Security incidents in crypto-exchanges have continued in recent years. In June, Coinrail suffered a hack attack, which lead to the loss of KRW 40 billion. Prior to Coinrail, Yapizon (now Ubit) was hacked for KRW 5.5 billion worth of bitcoins in April last year, and was hacked again in December after changing its name to Ubit, witnessing a loss worth KRW 17.2 billion. In about a year, KRW 100 billion worth of stolen wealth evaporated due to hacks.
Against this backdrop, KBA spent six months carrying out the so-called "self-regulatory assessment," but the results in and of itself cannot be used to determine which crypto-exchanges are safe. The assessment simply appears to be a granting of free pass by the Association to its member crypto-exchanges.

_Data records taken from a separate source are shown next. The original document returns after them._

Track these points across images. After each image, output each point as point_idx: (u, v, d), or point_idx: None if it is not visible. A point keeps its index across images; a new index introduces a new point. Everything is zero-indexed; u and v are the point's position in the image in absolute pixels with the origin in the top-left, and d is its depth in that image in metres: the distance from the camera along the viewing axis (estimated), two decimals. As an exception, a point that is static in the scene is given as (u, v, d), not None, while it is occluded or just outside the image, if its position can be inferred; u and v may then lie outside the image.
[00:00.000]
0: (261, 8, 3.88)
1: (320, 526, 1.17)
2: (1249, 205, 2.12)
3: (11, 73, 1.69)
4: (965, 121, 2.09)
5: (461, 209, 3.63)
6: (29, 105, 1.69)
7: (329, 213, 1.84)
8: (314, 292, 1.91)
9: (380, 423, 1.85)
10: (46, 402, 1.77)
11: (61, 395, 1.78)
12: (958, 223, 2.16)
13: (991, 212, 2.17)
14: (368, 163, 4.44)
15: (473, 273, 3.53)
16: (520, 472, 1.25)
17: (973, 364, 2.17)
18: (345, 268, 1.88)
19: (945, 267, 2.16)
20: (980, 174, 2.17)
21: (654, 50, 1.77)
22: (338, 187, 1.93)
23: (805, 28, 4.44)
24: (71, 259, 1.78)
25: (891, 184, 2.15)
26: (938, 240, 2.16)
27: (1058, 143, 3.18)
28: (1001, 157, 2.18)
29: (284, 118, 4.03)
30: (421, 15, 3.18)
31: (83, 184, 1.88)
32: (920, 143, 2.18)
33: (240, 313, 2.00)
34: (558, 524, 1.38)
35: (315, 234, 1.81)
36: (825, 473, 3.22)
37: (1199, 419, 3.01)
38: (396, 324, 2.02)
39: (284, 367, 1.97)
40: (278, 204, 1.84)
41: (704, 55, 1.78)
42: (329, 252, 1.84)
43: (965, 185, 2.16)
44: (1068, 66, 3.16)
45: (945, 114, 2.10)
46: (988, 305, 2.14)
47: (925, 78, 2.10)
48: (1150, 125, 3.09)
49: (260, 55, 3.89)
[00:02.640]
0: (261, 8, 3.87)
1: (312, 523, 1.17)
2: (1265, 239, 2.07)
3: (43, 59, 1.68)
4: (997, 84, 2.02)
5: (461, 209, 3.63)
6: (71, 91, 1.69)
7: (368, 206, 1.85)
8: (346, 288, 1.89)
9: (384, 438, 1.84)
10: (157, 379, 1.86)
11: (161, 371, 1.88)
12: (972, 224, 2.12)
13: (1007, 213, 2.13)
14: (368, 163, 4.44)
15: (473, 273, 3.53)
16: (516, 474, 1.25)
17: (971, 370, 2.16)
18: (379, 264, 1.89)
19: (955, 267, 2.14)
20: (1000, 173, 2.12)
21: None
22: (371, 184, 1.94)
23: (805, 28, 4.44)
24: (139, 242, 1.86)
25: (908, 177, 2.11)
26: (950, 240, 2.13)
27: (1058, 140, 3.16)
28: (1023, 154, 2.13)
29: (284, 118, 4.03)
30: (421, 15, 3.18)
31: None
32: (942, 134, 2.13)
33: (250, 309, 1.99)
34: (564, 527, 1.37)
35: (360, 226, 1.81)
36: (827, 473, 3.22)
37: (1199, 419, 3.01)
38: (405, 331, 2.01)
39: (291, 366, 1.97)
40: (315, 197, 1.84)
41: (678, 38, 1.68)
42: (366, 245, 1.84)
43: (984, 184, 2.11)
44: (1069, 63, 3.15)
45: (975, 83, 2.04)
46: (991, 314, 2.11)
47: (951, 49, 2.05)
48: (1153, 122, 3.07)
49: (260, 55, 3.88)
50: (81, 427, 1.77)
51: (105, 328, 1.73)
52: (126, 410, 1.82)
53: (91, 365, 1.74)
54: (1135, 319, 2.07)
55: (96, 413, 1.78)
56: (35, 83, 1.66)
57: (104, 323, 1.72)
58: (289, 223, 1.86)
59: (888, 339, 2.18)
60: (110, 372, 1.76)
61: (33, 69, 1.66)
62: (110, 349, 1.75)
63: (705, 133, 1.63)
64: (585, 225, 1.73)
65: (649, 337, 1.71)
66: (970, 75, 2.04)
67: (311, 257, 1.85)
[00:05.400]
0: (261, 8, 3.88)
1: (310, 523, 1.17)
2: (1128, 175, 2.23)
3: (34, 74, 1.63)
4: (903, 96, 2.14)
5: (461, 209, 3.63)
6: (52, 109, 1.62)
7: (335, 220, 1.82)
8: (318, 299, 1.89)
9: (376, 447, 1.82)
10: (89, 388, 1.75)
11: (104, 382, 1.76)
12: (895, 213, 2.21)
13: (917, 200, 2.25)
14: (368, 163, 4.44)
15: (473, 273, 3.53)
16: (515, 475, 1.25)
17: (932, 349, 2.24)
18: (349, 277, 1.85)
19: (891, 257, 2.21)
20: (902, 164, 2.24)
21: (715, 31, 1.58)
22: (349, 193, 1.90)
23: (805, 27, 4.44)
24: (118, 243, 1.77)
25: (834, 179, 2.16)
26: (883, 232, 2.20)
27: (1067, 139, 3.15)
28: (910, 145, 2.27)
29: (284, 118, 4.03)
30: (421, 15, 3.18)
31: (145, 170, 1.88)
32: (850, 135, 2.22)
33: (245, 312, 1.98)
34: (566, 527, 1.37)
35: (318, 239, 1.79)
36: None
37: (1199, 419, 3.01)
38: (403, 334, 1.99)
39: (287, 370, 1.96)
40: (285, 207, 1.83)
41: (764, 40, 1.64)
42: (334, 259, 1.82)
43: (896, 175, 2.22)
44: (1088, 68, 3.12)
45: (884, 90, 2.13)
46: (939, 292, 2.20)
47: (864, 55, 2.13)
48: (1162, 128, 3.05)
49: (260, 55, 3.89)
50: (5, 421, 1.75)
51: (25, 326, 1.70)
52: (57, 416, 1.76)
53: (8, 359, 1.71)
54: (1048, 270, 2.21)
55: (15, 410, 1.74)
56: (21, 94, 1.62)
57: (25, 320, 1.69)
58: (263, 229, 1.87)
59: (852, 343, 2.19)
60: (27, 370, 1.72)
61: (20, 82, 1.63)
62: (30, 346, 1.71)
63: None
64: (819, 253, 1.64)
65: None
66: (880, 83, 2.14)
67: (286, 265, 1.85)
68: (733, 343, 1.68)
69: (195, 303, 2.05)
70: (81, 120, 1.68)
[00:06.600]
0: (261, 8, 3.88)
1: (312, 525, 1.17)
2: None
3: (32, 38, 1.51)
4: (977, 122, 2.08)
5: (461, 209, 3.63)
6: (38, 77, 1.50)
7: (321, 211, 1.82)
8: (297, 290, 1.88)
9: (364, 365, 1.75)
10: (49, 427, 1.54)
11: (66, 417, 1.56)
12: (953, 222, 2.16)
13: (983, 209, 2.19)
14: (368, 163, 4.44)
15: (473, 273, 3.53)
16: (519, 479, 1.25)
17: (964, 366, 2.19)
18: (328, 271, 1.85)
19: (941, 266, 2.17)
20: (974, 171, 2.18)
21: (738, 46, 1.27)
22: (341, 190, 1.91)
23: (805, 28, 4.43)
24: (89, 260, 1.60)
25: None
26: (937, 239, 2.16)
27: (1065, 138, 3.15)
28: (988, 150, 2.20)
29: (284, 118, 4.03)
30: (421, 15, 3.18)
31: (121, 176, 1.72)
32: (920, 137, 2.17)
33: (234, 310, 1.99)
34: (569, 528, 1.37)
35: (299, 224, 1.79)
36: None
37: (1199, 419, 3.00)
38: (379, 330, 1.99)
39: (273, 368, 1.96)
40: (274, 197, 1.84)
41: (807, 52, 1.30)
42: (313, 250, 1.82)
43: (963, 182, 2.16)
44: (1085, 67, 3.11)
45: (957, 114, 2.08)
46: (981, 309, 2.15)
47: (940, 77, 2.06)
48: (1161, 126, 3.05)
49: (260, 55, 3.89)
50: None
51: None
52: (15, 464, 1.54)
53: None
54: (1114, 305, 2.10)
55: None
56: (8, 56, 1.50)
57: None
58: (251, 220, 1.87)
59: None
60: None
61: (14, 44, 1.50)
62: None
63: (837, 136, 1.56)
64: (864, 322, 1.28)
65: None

◆ Assessment comprised only of document review and exchange desk employee interview?
It is said that even "experts don’t know" how to do a security evaluation for crypto-exchanges. The fact that the assessment only comprised of a document review and a crypto-exchange employee interview shows how poor the overall screening process was.
The Self-Regulatory Committee of KBA carried out a month-long assessment beginning in May based on the Self-Regulatory Framework, which consists of general and security categories.
The process initially underwent a document review, following the document submission by the 12 member crypto-exchanges on May 1st. It was a two-track evaluation of general assessment and security assessment.
On May 30th, the Self-Regulatory Committee members interviewed the working level managers and executives per company based on the resubmitted materials, following a request to provide supplement documents.
The general assessment categories were financial information, provision of basic and investment information of users, complaints management system, asset protection for users, exchange desk ethics, and anti-money laundering.
There were in total 28 detailed categories including, equity capital of KRW 2 billion and over, management method and announcement of owned assets, coin listing process, complaints management system, owning 70% and over cold wallets, and anti-manipulation of market prices.
"It took only one month to intensively review the 28 assessment categories for 12 exchanges," said one industry expert, questioning "How can one find security loopholes when screenings are done in a way where instructions are given to supplement parts that came up short during the document review, which is then followed by interviewing a crypto-exchange employee?"